This project was built as a course assignment for RIT's CSCI-742: compiler construction. It was my first exposure to compiler concepts and one of my earlier Rust projects, so it's not perfect by any means but I learned a lot from it.
This project is written in Rust, so if you'd like to build it from source you'll need to install the rust toolchain, which will include the compiler and the build tool, "cargo".
To build the project, simply run cargo build --release
. This will output
the binary into target/release/emjc
. You can either directly execute that
binary by cd
ing into target/releases
and running emjc <args>
, or you
can use cargo run --release -- <args>
to compile and run all in one step.
If you execute emjc
without any arguments, you'll see a help display:
$ cargo run
Compiling emjc v0.1.0 (file:///home/nick/Documents/classes/compilers/emjc)

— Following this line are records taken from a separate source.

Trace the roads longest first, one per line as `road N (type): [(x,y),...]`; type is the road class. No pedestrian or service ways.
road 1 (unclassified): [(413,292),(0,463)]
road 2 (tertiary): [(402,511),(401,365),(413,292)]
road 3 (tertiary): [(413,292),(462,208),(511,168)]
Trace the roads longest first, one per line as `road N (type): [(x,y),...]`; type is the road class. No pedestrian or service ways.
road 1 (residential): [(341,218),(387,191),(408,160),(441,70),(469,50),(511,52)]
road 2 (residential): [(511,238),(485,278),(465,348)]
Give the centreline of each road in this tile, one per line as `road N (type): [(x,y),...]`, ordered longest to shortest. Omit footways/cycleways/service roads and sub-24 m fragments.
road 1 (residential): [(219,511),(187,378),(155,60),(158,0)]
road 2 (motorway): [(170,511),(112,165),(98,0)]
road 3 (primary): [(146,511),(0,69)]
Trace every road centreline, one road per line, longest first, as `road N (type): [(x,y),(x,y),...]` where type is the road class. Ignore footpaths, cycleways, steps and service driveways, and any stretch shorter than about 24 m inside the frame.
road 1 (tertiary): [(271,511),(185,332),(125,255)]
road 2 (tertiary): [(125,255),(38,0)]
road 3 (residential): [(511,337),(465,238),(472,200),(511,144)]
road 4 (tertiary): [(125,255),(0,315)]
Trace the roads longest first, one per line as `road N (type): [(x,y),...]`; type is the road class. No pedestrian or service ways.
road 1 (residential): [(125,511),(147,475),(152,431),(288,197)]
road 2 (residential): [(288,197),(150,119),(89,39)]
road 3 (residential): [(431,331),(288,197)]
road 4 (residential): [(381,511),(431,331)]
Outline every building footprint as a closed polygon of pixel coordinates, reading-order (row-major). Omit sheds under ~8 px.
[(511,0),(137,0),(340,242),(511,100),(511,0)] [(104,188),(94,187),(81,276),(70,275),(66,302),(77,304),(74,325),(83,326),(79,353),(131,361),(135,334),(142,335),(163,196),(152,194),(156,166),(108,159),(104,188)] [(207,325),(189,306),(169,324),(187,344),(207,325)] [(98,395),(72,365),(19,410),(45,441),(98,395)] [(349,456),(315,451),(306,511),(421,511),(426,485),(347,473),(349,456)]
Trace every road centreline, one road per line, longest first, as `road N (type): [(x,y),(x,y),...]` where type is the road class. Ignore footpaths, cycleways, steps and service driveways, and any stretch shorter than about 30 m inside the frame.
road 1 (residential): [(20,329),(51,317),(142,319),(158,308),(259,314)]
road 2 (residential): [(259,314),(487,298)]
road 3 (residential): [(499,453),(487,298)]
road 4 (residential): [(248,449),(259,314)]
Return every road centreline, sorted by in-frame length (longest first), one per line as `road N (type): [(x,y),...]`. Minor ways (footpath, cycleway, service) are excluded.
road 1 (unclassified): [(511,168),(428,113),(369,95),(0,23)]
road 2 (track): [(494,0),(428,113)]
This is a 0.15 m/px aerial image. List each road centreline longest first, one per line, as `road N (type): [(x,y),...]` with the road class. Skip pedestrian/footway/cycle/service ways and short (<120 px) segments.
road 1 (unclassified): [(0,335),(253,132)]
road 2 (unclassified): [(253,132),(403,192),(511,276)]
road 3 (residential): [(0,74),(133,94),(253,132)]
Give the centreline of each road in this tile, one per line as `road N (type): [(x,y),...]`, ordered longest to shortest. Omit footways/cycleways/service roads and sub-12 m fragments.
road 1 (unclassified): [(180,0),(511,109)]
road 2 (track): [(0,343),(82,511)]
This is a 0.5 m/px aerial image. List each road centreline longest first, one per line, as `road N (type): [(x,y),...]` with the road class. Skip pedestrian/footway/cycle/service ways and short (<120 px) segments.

Finished dev [unoptimized + debuginfo] target(s) in 1.47 secs
Running `target/debug/emjc`
emjc
USAGE:
emjc <file>
FLAGS:
-h, --help Prints help information
-V, --version Prints version information
ARGS:
<file>
To see the output of the lexer, just provide a path to a .emj
file.
cargo run -- my_emj_program.emj
This project is split into two halves, a library and a binary. The core
functionality of the compiler is written in the library, whose entry point
is src/lib.rs
. The binary half's entry point is src/bin/main.rs
, and is
in charge of interpreting command line arguments and loading any necessary
files.
Within the library, the compiler implementation is further divided into "modules". The lexer is one module, and each subsequent subsystem will have one or more modules of its own.
The Lexer implementation is located in src/lexer.rs
. In it I make heavy use
of Rust's "Regex" library as well as Rust enums for representing the Tokens.
Enums in Rust can hold values, so any Tokens which have variable content
(such as INTLIT
, for example) simply store the string representation of the
text they matched inside.
I originally started implementing the parser non-recursively, using a stack
for pushing and popping symbols. It worked really well, until I realized I
had no idea how to build the AST using this method. The remnants of that
version of the parser are in src/syntax/stack_parser.rs
and
src/emj_grammar.rs
.
I then switched gears and went for the recursive descent approach. This is
the parser I'll be using from now on (or perhaps until I can make the stack
parser work). It's in src/syntax/recursive_parser.rs
. The AST is defined
in src/syntax/ast.rs
, and I've made visitor traits and a printer
implementation which are in src/syntax/visitor/mod.rs
and
src/syntax/visitor/printer.rs
, respectively.
Some known issues with the parser: currently I have a grammar ambiguity I have yet to resolve which can't tell the difference between a variable and an assignment statement. I also haven't implemented if statements yet. But I believe the rest should work fine, and the printer works as expected on a known good AST.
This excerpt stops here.